Most people who have SAD experience symptoms of it in the cold, dreary winter months. If you're suffering from winter SAD, you may lack energy, feel lonely and lose interest in things that once brought you joy. Once the weather gets warmer, though, those symptoms seem to go away.
But about 1 percent of people who suffer from SAD experience symptoms in the summertime. Although sometimes the symptoms can look similar to those of someone suffering from wintertime SAD, they usually take a bit of a different form.
If the summer months make you feel jittery or anxious, make you lose your appetite or bring on bouts of insomnia, this may be what's going on.
As Alfred Lewy, MD, explains to Health.com, our bodies are experiencing a "delay adjusting to new seasons."
In other words, due to a chemical imbalance in the brain, you can't quite catch up to the changing seasons and your body reacts accordingly.
Of course, your summer blues could be for other reasons, too. Perhaps Instagram and Snapchat are making it look like everyone is having a blast, and you're stuck inside working a sh*tty summer job. Or maybe you don't feel quite as confident in your swimsuit as you wish you did.
In any case, if you're feeling down in the summer months, try to get to the bottom of what's going on.
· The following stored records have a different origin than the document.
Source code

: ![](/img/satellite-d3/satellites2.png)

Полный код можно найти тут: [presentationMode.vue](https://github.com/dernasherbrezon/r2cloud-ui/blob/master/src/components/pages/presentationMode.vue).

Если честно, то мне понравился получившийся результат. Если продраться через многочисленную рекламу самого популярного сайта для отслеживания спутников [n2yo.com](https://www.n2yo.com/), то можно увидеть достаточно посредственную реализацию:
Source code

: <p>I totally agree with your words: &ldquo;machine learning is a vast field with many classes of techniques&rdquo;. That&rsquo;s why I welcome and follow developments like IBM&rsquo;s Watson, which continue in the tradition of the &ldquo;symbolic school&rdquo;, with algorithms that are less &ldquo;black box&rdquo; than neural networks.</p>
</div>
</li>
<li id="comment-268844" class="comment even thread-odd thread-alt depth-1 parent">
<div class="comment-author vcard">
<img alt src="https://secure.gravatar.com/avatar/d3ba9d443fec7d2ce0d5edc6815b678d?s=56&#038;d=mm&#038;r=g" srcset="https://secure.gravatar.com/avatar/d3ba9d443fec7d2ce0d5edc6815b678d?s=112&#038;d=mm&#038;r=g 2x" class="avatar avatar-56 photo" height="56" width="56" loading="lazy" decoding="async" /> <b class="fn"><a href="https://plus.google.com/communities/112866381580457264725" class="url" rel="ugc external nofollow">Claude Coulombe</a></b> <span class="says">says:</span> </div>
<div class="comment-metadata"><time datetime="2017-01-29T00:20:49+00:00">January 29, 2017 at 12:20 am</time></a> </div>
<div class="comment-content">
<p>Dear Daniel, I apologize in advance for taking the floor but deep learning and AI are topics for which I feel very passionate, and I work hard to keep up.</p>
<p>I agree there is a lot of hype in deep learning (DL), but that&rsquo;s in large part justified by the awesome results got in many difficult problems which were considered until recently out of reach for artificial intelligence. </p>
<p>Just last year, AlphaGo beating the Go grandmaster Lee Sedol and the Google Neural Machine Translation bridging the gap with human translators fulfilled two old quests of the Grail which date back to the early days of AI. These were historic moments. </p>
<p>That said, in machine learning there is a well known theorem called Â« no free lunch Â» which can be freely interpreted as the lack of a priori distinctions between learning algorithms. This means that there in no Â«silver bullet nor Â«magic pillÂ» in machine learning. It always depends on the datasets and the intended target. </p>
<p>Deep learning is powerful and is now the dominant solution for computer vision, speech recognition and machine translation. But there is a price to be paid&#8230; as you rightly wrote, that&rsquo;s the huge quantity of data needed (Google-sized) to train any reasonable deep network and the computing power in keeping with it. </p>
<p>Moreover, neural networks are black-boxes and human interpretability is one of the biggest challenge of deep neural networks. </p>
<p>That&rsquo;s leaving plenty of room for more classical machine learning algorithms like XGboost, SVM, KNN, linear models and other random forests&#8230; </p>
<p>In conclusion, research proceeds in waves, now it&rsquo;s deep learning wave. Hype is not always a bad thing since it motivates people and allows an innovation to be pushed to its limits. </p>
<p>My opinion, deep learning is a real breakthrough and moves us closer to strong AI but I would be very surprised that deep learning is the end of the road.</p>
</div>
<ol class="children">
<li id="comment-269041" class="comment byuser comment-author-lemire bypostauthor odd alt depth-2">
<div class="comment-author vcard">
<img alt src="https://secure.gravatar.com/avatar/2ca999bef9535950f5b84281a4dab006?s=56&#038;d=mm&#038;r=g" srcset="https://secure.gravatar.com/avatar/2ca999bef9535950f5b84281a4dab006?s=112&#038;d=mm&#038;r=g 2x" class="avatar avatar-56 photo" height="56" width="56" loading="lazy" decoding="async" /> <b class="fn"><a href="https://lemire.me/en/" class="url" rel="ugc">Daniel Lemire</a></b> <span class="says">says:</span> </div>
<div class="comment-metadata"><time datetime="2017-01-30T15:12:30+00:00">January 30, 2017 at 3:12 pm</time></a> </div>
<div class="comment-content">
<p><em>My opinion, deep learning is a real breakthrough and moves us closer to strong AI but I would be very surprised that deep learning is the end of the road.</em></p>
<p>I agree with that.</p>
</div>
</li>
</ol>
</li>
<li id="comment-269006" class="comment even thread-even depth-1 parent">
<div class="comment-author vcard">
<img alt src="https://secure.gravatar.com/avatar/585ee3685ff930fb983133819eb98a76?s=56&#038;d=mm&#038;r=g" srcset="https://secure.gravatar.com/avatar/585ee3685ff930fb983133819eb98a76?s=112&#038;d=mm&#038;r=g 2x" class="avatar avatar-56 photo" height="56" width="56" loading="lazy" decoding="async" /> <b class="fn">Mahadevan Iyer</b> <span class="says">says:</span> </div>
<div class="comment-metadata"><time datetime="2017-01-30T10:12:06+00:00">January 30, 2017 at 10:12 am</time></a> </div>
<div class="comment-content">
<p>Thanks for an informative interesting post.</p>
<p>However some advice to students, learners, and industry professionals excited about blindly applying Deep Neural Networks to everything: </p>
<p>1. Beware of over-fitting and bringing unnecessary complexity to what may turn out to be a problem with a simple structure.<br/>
What do you do if you think you're suffering from summertime SAD?
Because more people suffer from symptoms of SAD in the winter, more emphasis has been placed on figuring out how to treat it -- which is why light therapy exists.
If summer is what's getting you down, of course, light therapy will make everything worse. There isn't any official treatment just yet except staying inside.
While scientists have toyed with the idea of cold therapy, some issues could arise with that.
As psychiatry professor Normal Rosenthal explains to Science Of Us,
The trouble with cold therapy, which might be seen as the equivalent of light therapy, is that it doesn't seem to last. If you're in the cool air conditioning, it helps you while you're in it, but then when you go outside — my patients have described it as being hit by a wall of heat.
If you ask me, your best bet is to spend at least some portion of the long summer days inside with the curtains drawn. It's better than nothing.
If you think you suffer from summer depression, don't be afraid to talk to your doctor about it. Like any form of depression, it should be taken seriously.